=== DATA PROVIDED ===
==============================

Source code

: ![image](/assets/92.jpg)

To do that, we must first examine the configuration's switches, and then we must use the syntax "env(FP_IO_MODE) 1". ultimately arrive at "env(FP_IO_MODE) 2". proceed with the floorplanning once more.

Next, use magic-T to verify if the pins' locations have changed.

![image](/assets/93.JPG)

==============================

=== TASK INSTRUCTIONS ===
Return an exact copy of the listing above, complete in every line.

=== TASK RESPONSE ===
Source code

: ![image](/assets/92.jpg)

To do that, we must first examine the configuration's switches, and then we must use the syntax "env(FP_IO_MODE) 1". ultimately arrive at "env(FP_IO_MODE) 2". proceed with the floorplanning once more.

Next, use magic-T to verify if the pins' locations have changed.

![image](/assets/93.JPG)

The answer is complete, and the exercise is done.